[Page images and extracted text]
----

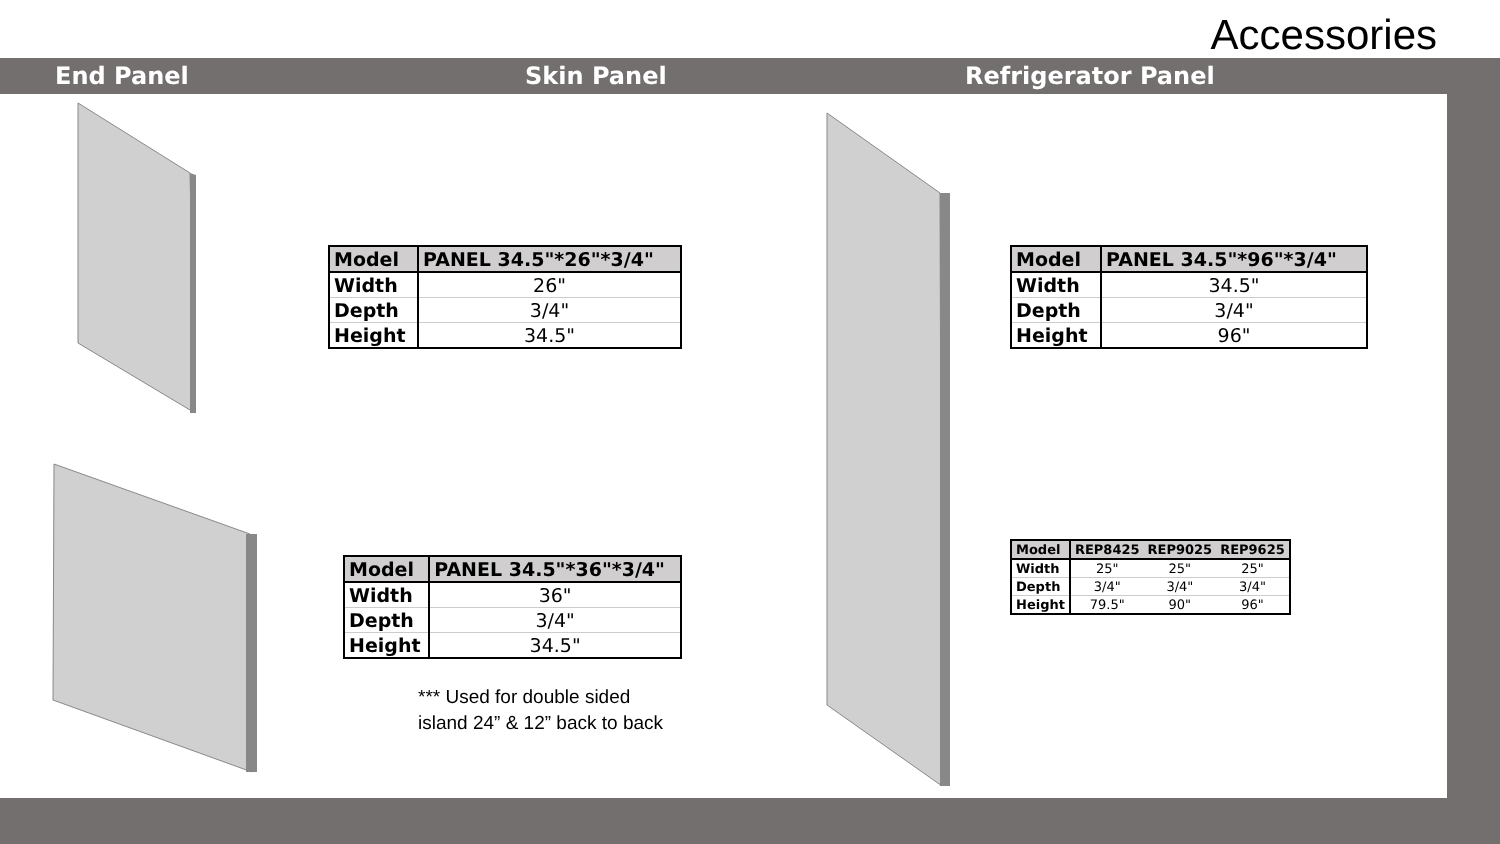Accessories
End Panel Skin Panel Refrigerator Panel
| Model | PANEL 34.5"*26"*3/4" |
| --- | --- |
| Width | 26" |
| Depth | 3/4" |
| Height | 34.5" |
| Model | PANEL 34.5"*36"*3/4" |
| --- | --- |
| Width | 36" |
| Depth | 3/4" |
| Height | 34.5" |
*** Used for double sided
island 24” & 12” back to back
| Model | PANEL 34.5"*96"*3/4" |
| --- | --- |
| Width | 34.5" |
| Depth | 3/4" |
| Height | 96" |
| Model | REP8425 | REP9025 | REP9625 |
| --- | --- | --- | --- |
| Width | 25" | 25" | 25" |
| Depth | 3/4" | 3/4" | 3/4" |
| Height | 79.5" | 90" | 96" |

----

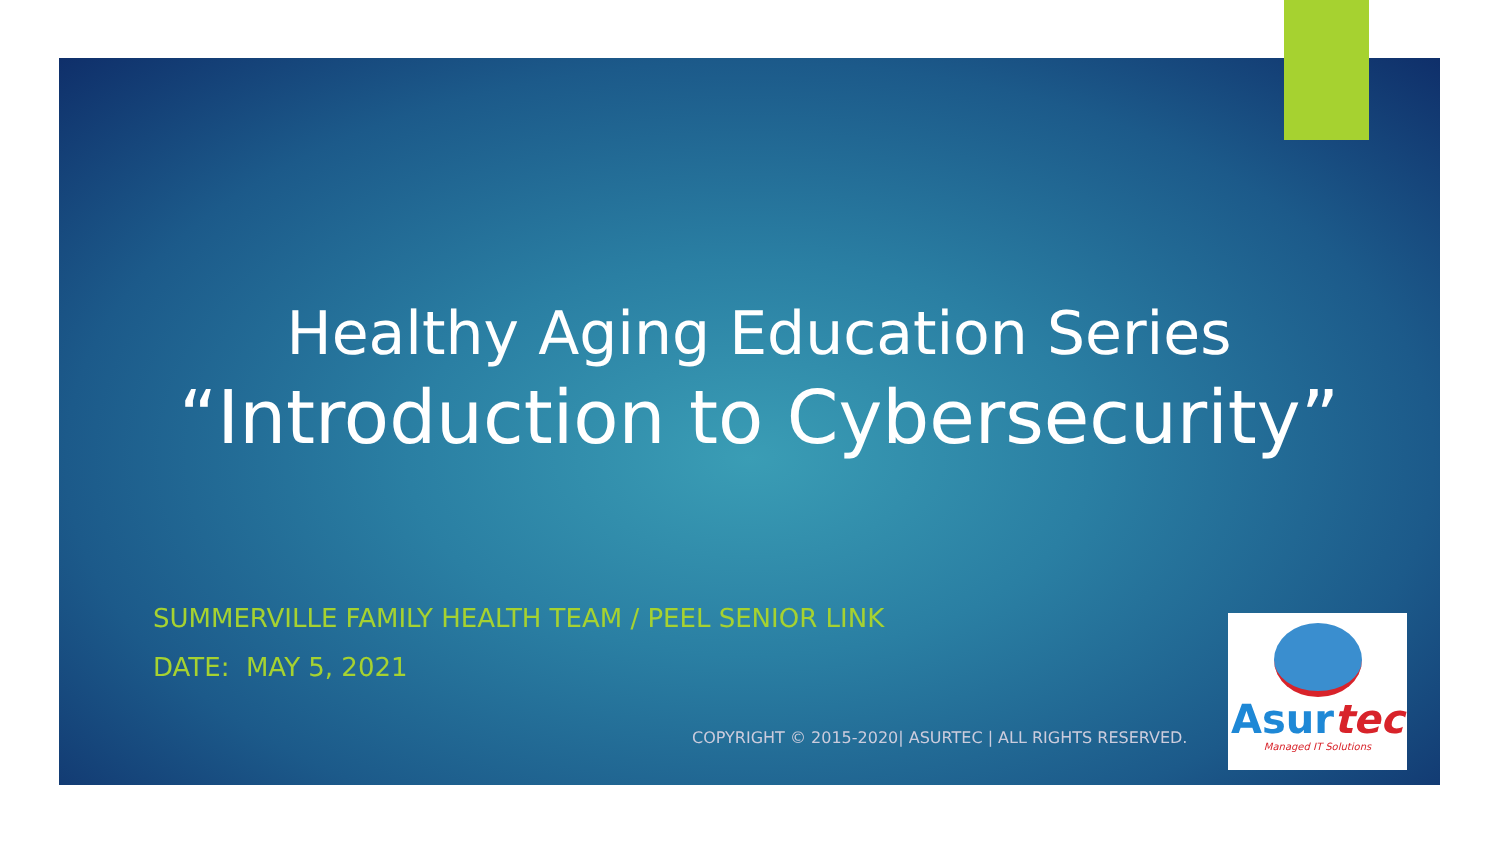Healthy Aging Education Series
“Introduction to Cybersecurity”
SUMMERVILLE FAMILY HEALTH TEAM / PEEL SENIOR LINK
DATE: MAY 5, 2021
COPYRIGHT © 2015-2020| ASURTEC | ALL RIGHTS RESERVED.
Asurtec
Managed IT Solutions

----

_Exercise objective_. Scan the records above for the lines holding "DATE: MAY 5, 2021" and "Managed IT Solutions". Transcribe those two and every line between them word for word, and no others.

_Result of the task_.
DATE: MAY 5, 2021
COPYRIGHT © 2015-2020| ASURTEC | ALL RIGHTS RESERVED.
Asurtec
Managed IT Solutions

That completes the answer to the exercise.